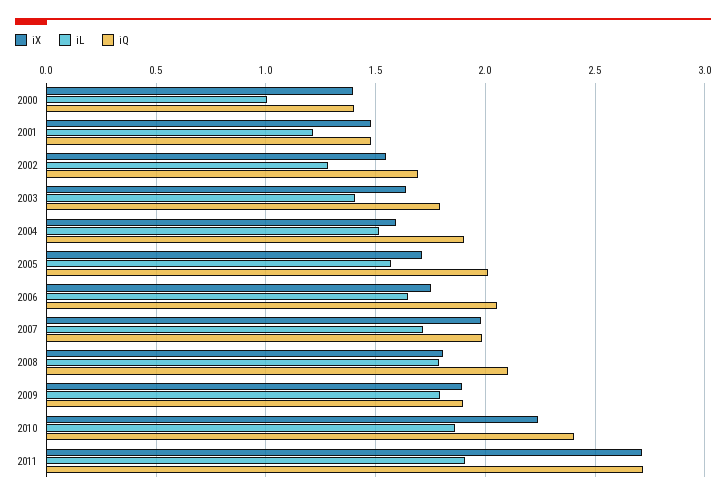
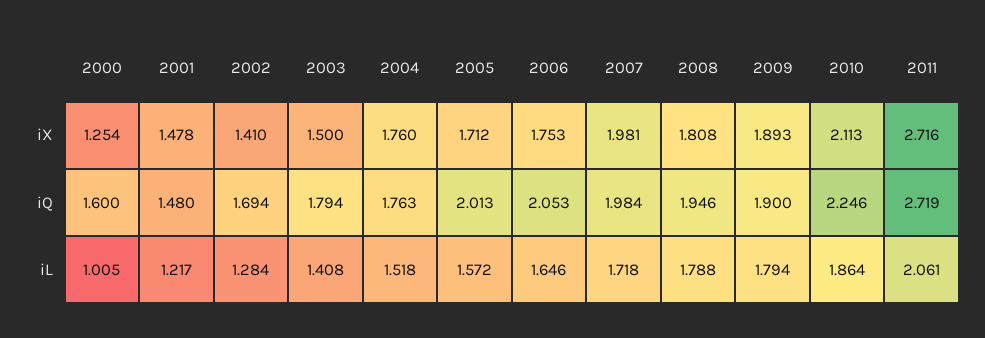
  {
    "iX": {
-     "2000": 1.4,
+     "2000": 1.254,
      "2001": 1.478,
-     "2002": 1.55,
+     "2002": 1.41,
-     "2003": 1.65,
+     "2003": 1.5,
-     "2004": 1.6,
+     "2004": 1.76,
      "2005": 1.712,
      "2006": 1.753,
      "2007": 1.981,
      "2008": 1.808,
      "2009": 1.893,
-     "2010": 2.25,
+     "2010": 2.113,
      "2011": 2.716
    },
    "iL": {
      "2000": 1.005,
      "2001": 1.217,
      "2002": 1.284,
      "2003": 1.408,
      "2004": 1.518,
      "2005": 1.572,
      "2006": 1.646,
      "2007": 1.718,
      "2008": 1.788,
      "2009": 1.794,
      "2010": 1.864,
-     "2011": 1.9
+     "2011": 2.061
    },
    "iQ": {
-     "2000": 1.4,
+     "2000": 1.6,
      "2001": 1.48,
      "2002": 1.694,
      "2003": 1.794,
-     "2004": 1.9,
+     "2004": 1.763,
      "2005": 2.013,
      "2006": 2.053,
      "2007": 1.984,
-     "2008": 2.1,
+     "2008": 1.946,
      "2009": 1.9,
-     "2010": 2.4,
+     "2010": 2.246,
      "2011": 2.719
    }
  }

*What the task requires*: Output, word for word, the full listing above, with no pictures.

*Solution to the problem*:
  {
    "iX": {
-     "2000": 1.4,
+     "2000": 1.254,
      "2001": 1.478,
-     "2002": 1.55,
+     "2002": 1.41,
-     "2003": 1.65,
+     "2003": 1.5,
-     "2004": 1.6,
+     "2004": 1.76,
      "2005": 1.712,
      "2006": 1.753,
      "2007": 1.981,
      "2008": 1.808,
      "2009": 1.893,
-     "2010": 2.25,
+     "2010": 2.113,
      "2011": 2.716
    },
    "iL": {
      "2000": 1.005,
      "2001": 1.217,
      "2002": 1.284,
      "2003": 1.408,
      "2004": 1.518,
      "2005": 1.572,
      "2006": 1.646,
      "2007": 1.718,
      "2008": 1.788,
      "2009": 1.794,
      "2010": 1.864,
-     "2011": 1.9
+     "2011": 2.061
    },
    "iQ": {
-     "2000": 1.4,
+     "2000": 1.6,
      "2001": 1.48,
      "2002": 1.694,
      "2003": 1.794,
-     "2004": 1.9,
+     "2004": 1.763,
      "2005": 2.013,
      "2006": 2.053,
      "2007": 1.984,
-     "2008": 2.1,
+     "2008": 1.946,
      "2009": 1.9,
-     "2010": 2.4,
+     "2010": 2.246,
      "2011": 2.719
    }
  }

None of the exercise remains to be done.